Havent gone to the drag races in years now, used to go when i was younger with some friends.
Not even sure if the race track is there anymore
Just checked, yeah it is still there in Englishtown, NJ.
 
Hello Ratchit, thanks for helping. 0.028 sec sounds realistic enough. I was worried that a car too fast won't get detected, well we have none here that could go 200miph. Sensor threshold is around 0.0005 sec average.
you can always set up double or more at a fixed distances and read all break beam times
interleave Δx = 1m (a meter) average speed at that meter is v = Δx/Δt = -1m/(t."1-st break beam" "minus" time."second break beam")
200mph = [in=.0254,feet = 12 in = .3048m] = should be 321.87 km/h (not what they dimension it) = [so using us survey mile = 5280 ?survey?ft!!! = [i'm using my feet] = 1609.344m] = 200mph·1.609344km/(us survey mile derived from ci139's feet) = 321.8688km/h = v*10³/3600s = 89.408m/s
. . .
so to pass 1m takes in average Δt=Δx/v=1m/89.408m/s=0.011184681 s = 11184.68146 µs (microseconds) to get that @ 6 decimal precision the clock must be quanted at least to Δt/(10^7)=1.118468146ns (nanoseconds) e.g apx. a GHz clock if you average at 10m run you pass with 100MHz accuracy
(further on loosening ranges . . .) if you don't need 6 decimals but the 5 will do the 10MHz clock will do (there will be random error extra to that other than mathematical)
 

At 60 mph a car will travel 1 mile in 1 minutes.
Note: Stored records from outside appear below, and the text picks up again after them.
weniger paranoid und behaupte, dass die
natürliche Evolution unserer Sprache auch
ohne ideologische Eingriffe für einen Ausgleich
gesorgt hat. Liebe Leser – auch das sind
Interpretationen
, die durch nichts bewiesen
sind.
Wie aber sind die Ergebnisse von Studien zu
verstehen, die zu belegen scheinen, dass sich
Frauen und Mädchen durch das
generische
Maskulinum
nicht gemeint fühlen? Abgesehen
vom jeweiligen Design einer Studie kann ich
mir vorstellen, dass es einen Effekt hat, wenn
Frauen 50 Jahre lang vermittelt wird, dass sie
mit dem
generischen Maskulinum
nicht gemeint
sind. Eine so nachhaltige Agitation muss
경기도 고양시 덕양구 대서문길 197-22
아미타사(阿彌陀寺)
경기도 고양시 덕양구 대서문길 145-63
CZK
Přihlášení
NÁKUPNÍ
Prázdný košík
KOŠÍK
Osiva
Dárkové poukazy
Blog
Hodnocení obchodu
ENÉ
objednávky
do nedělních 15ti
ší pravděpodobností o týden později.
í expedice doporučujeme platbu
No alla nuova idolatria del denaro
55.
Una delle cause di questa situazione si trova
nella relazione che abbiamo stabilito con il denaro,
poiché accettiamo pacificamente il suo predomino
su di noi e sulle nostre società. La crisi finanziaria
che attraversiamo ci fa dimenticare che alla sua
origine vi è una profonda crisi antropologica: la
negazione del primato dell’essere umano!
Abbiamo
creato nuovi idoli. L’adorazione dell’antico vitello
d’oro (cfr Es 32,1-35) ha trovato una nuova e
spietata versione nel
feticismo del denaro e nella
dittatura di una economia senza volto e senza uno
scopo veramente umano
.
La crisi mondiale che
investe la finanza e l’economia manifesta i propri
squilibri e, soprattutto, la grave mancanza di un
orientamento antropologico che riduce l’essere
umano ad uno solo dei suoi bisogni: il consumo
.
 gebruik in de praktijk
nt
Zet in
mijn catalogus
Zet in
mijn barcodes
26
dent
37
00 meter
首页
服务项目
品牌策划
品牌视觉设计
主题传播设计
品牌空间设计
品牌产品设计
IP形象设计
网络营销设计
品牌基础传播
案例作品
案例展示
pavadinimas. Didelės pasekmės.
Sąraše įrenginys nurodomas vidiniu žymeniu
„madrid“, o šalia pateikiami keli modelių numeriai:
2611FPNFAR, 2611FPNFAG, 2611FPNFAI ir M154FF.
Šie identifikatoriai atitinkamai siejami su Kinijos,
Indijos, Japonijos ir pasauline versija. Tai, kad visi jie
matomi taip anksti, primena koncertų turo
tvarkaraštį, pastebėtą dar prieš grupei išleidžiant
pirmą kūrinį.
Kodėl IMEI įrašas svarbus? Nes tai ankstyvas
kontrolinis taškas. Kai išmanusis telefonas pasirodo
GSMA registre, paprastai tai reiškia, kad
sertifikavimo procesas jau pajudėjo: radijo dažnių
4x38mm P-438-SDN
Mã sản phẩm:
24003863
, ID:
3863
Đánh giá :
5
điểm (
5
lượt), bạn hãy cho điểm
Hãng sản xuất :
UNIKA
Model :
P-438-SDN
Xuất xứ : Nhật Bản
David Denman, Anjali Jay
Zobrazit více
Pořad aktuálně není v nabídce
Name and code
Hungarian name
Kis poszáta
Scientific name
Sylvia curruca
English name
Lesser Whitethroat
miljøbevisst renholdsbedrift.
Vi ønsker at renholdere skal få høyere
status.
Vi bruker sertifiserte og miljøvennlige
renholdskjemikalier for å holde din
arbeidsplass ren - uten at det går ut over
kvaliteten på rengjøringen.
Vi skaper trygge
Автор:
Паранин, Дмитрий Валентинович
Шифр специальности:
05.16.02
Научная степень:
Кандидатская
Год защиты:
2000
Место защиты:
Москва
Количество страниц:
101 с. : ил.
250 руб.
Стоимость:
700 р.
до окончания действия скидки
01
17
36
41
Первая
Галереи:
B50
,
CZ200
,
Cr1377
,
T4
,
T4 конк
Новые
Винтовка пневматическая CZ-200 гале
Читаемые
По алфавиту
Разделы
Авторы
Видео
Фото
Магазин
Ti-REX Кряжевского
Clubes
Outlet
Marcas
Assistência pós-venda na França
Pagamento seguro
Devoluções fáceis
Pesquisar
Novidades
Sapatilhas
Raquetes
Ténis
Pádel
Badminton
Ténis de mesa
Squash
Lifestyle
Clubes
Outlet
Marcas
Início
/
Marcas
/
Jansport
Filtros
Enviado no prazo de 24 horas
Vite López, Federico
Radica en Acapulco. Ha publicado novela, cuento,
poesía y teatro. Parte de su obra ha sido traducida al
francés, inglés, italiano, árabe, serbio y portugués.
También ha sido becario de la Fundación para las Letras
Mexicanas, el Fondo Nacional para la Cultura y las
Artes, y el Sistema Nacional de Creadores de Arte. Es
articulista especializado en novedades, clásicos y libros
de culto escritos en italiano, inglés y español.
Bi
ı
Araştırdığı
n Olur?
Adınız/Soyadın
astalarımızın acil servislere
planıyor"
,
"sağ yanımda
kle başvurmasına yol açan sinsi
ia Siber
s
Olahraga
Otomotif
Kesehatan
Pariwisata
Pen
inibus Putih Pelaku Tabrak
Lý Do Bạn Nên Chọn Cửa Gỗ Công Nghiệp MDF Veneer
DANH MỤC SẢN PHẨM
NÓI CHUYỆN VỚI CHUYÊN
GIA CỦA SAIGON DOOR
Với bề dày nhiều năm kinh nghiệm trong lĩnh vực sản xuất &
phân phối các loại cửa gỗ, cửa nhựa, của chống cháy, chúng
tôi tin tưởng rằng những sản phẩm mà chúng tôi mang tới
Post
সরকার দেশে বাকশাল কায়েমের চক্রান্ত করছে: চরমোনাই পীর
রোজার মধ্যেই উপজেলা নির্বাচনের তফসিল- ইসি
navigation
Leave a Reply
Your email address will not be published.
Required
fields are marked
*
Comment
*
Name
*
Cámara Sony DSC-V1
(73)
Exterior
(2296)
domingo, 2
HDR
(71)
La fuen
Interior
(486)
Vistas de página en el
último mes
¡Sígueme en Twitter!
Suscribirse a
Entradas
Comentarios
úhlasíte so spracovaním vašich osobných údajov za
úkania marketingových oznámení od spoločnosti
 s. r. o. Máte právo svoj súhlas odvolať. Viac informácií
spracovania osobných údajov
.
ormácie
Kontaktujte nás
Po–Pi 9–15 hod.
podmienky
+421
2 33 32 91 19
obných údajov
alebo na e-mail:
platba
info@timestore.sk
200mph/60=3.33333333 times faster.

5280/3.3333333333= 1584 ft per minutes

1584/60= 26.4 ft per second = 316.8 inches

1 meter = 39.370 inches

2.5 meters= 98.425 inches

316.8 / 98.425 = 3.218 seconds is the answer.
 
Is there a reason why this 6th grade math problem suddenly became relevant again?
 
Is there a reason why this 6th grade math problem suddenly became relevant again?
I had wondered that myself, however looking at the latest calculation where a car which is 2.5 metres long and moving at 200mph, takes 3.2 seconds to pass a point, the answer has to be...

...time dilation.

There seems to be some Relativity thing going on.